• [Instrucciones]:
**a.** En el texto sobre la pobreza en Venezuela, ¿qué porcentaje de los venezolanos estaba en pobreza crítica en el primer semestre de 1999, según el CENDA?
**b.** Copia tal cual el pedazo del texto sobre la pobreza en Venezuela que empieza en "Las anteriores investigaciones" y termina en "Cit., p. 58).".

Para el primer semestre de 1999, a poco de haber asumido la presidencia Hugo Chávez, las cifras manejadas por el Centro de Documentación y Análisis para los Trabajadores (CENDA), organización no gubernamental que utiliza el Método de la Línea de Pobreza en sus investigaciones, determinaba que el segmento de los pobres había alcanzado "la escandalosa y preocupante cifra del 86% de la población, con este explosivo ingrediente: el 46% de los venezolanos se encontraba en situación de pobreza crítica, por cuanto sus ingresos mensuales (Bs. 120.000,oo) estaban por debajo del costo calculado para la canasta alimentaria (Bs. 217.581.oo). El costo de la cesta básica (canasta normativa) se ubicaba para esos meses en Bs. 497.935.oo (...) El CENDA también divulgó un informe, en enero de 2000, según el cual "el 89 por ciento de los hogares venezolanos se ubica en algún grado de pobreza", mientras que "sólo el 11% de la población del país puede considerarse no pobre". En ese documento se
especifica que del segmento poblacional "no pobres", un 3 por ciento corresponde a los "ricos" y un 8 por ciento "a lo que queda de la clase media". (Citado por Eduardo Morales Gil, Auge y caída de la democracia antes de Hugo Chávez, Caracas, José Agustín Catalá, El Centauro Ediciones, 2001, pp.56-57).



Las anteriores investigaciones habrían de ser confirmadas por un respetable organismo oficial, FUNDACREDESA, que en 1995 revelaba esta dramática realidad: de una población de 21.332.515 habitantes el número de seres visibles se hallaba distribuido así: estrato I, 1.06% de la población (226.125 habitantes); estrato II, 6.36% (1.341.815 hab.); estrato III, 11% (2.338.045 hab.), mientras los seres invisibles, ubicados en los estratos D y E (pobreza estructural y crítica) alcanzaba el 81.58%, lo que significaba 41.75%, o sea 9.019.385 venezolanos en situación de pobreza extrema. Más de dos tercios de venezolanos miserables, entre ellos unos 7 millones de niños sin hogar o escuela y de éstos unos 4 millones con severos cuadros de desnutrición. (Op. Cit., p. 58).

• [Fragmentos de datos]:
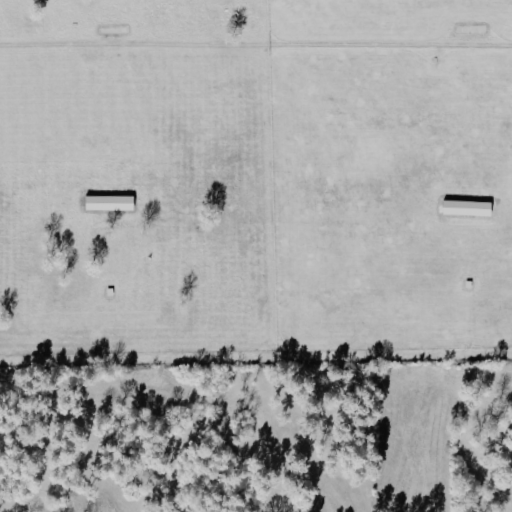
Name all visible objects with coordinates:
road: (255, 42)
building: (112, 201)
building: (470, 206)
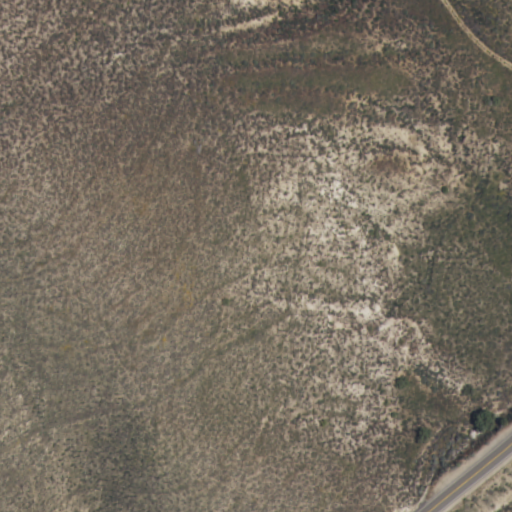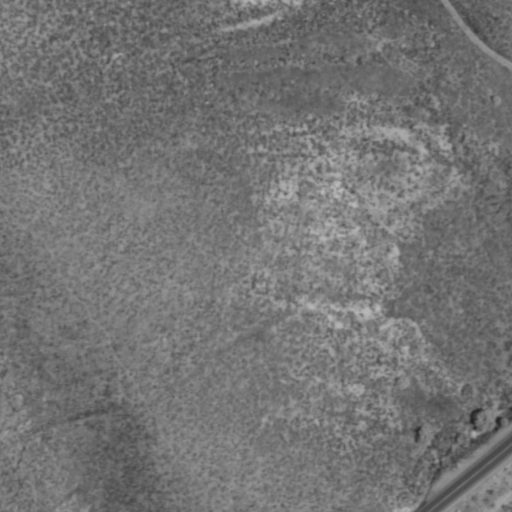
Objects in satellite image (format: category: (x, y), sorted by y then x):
road: (467, 475)
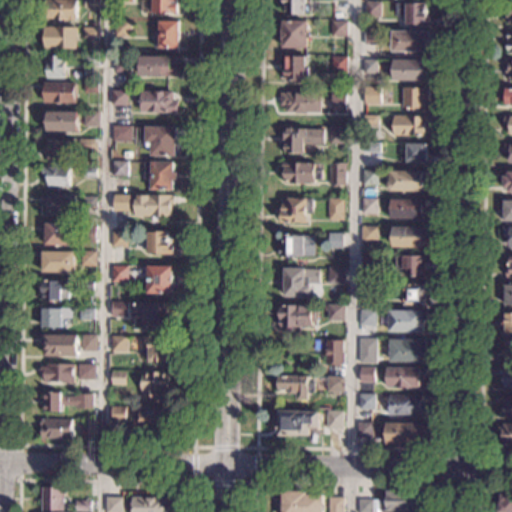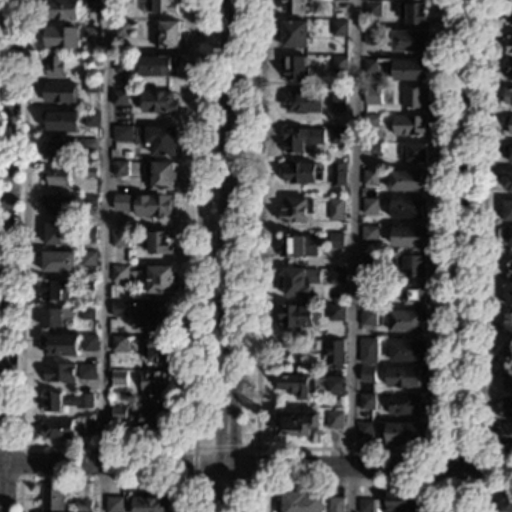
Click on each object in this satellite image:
building: (125, 0)
road: (485, 0)
building: (91, 3)
building: (91, 3)
building: (165, 6)
building: (166, 6)
building: (294, 7)
building: (295, 7)
building: (60, 8)
building: (373, 8)
building: (61, 9)
building: (373, 9)
building: (414, 12)
building: (414, 13)
building: (509, 14)
building: (509, 14)
building: (339, 27)
building: (122, 28)
building: (122, 28)
building: (339, 28)
building: (91, 32)
building: (91, 33)
building: (295, 33)
building: (169, 34)
building: (294, 34)
building: (168, 35)
building: (372, 36)
building: (61, 37)
building: (370, 37)
building: (60, 38)
building: (410, 40)
building: (411, 40)
building: (509, 42)
building: (509, 43)
building: (91, 59)
building: (339, 64)
building: (340, 64)
building: (122, 65)
building: (159, 65)
building: (370, 65)
building: (55, 66)
building: (158, 66)
building: (370, 66)
building: (55, 67)
building: (296, 67)
building: (297, 68)
building: (410, 69)
building: (411, 69)
building: (509, 70)
building: (508, 71)
building: (90, 88)
building: (59, 92)
building: (60, 92)
building: (372, 94)
building: (372, 95)
building: (508, 95)
building: (120, 97)
building: (415, 97)
building: (508, 97)
building: (120, 98)
building: (415, 98)
building: (339, 100)
building: (159, 101)
building: (301, 101)
building: (339, 101)
building: (158, 102)
building: (301, 102)
building: (92, 118)
building: (92, 119)
building: (371, 119)
building: (62, 121)
building: (64, 121)
building: (508, 123)
building: (410, 124)
building: (410, 125)
building: (509, 125)
building: (122, 132)
building: (122, 134)
building: (338, 134)
building: (338, 135)
building: (302, 138)
building: (302, 139)
building: (162, 140)
building: (162, 140)
building: (88, 143)
building: (88, 144)
building: (372, 148)
building: (60, 149)
building: (57, 150)
building: (508, 150)
building: (508, 151)
building: (417, 152)
building: (417, 153)
building: (121, 168)
building: (302, 171)
building: (90, 172)
building: (299, 172)
building: (338, 173)
building: (338, 174)
building: (160, 175)
building: (163, 175)
building: (57, 176)
building: (57, 176)
building: (370, 177)
building: (370, 177)
building: (406, 180)
building: (507, 180)
building: (406, 181)
building: (508, 181)
building: (89, 201)
building: (90, 201)
building: (121, 202)
building: (122, 202)
building: (60, 203)
building: (60, 204)
building: (154, 205)
building: (370, 205)
building: (370, 206)
building: (154, 207)
building: (336, 208)
building: (407, 208)
building: (407, 208)
building: (297, 209)
building: (336, 209)
building: (296, 210)
building: (507, 210)
building: (507, 211)
building: (87, 232)
building: (58, 233)
building: (370, 233)
building: (58, 234)
building: (369, 234)
road: (466, 235)
building: (507, 235)
building: (408, 236)
building: (408, 236)
building: (509, 236)
building: (120, 238)
building: (120, 238)
road: (4, 240)
building: (334, 240)
building: (336, 240)
building: (160, 242)
building: (160, 243)
building: (299, 245)
building: (298, 246)
road: (105, 256)
road: (231, 256)
road: (353, 256)
building: (89, 258)
building: (89, 258)
building: (59, 261)
building: (58, 262)
building: (369, 262)
building: (410, 265)
building: (413, 265)
building: (508, 268)
building: (509, 269)
building: (120, 273)
building: (121, 274)
building: (336, 274)
building: (336, 275)
building: (160, 279)
building: (160, 280)
building: (299, 280)
building: (298, 281)
building: (87, 285)
building: (55, 289)
building: (55, 290)
building: (369, 290)
building: (414, 294)
building: (414, 294)
building: (508, 294)
building: (508, 295)
building: (120, 308)
building: (120, 309)
building: (336, 311)
building: (151, 313)
building: (152, 313)
building: (336, 313)
building: (86, 314)
building: (87, 314)
building: (297, 315)
building: (55, 316)
building: (298, 316)
building: (54, 317)
building: (368, 317)
building: (368, 317)
building: (406, 320)
building: (407, 321)
building: (508, 322)
building: (508, 323)
building: (89, 342)
building: (89, 342)
building: (119, 343)
building: (119, 343)
building: (61, 344)
building: (61, 346)
building: (157, 348)
building: (158, 349)
building: (408, 349)
building: (368, 350)
building: (408, 350)
building: (507, 350)
building: (335, 352)
building: (335, 352)
building: (507, 352)
building: (86, 371)
building: (58, 372)
building: (87, 372)
building: (58, 373)
building: (368, 373)
building: (368, 374)
building: (406, 376)
building: (119, 377)
building: (405, 377)
building: (506, 377)
building: (118, 378)
building: (507, 378)
building: (156, 383)
building: (336, 383)
building: (156, 384)
building: (336, 384)
building: (297, 385)
building: (298, 386)
building: (67, 400)
building: (66, 401)
building: (367, 401)
building: (367, 401)
building: (406, 404)
building: (405, 405)
building: (507, 405)
building: (507, 406)
building: (119, 412)
building: (118, 415)
building: (151, 416)
building: (335, 419)
building: (335, 419)
building: (154, 420)
building: (298, 422)
building: (299, 423)
building: (91, 425)
building: (90, 426)
building: (57, 427)
building: (56, 429)
building: (365, 429)
building: (365, 429)
building: (404, 432)
building: (506, 432)
building: (403, 433)
building: (506, 435)
road: (106, 448)
road: (351, 449)
road: (256, 467)
road: (0, 480)
road: (104, 482)
road: (255, 484)
road: (349, 484)
road: (478, 487)
road: (482, 487)
road: (461, 491)
building: (52, 498)
building: (53, 499)
building: (404, 500)
building: (403, 501)
building: (505, 501)
building: (301, 502)
building: (302, 502)
building: (505, 502)
building: (114, 503)
building: (336, 503)
building: (114, 504)
building: (150, 504)
building: (336, 504)
building: (365, 504)
building: (150, 505)
building: (365, 505)
building: (84, 506)
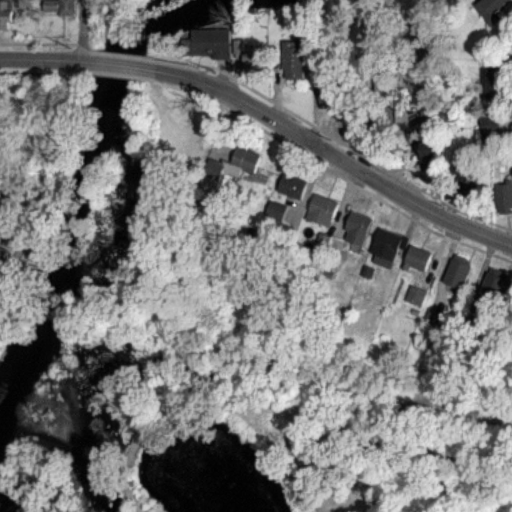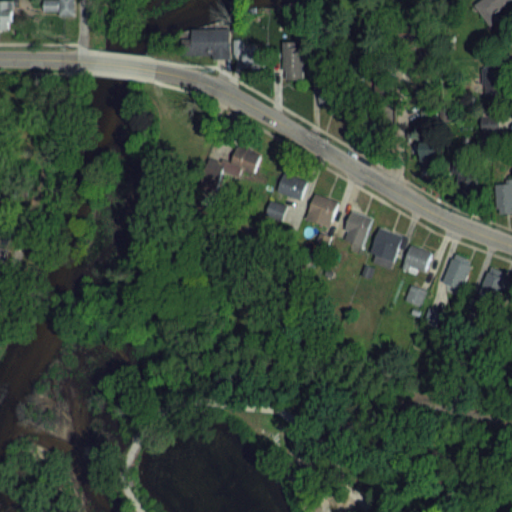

• [Respuestas]:
**a.** El 46%.

**b.**
Las anteriores investigaciones habrían de ser confirmadas por un respetable organismo oficial, FUNDACREDESA, que en 1995 revelaba esta dramática realidad: de una población de 21.332.515 habitantes el número de seres visibles se hallaba distribuido así: estrato I, 1.06% de la población (226.125 habitantes); estrato II, 6.36% (1.341.815 hab.); estrato III, 11% (2.338.045 hab.), mientras los seres invisibles, ubicados en los estratos D y E (pobreza estructural y crítica) alcanzaba el 81.58%, lo que significaba 41.75%, o sea 9.019.385 venezolanos en situación de pobreza extrema. Más de dos tercios de venezolanos miserables, entre ellos unos 7 millones de niños sin hogar o escuela y de éstos unos 4 millones con severos cuadros de desnutrición. (Op. Cit., p. 58).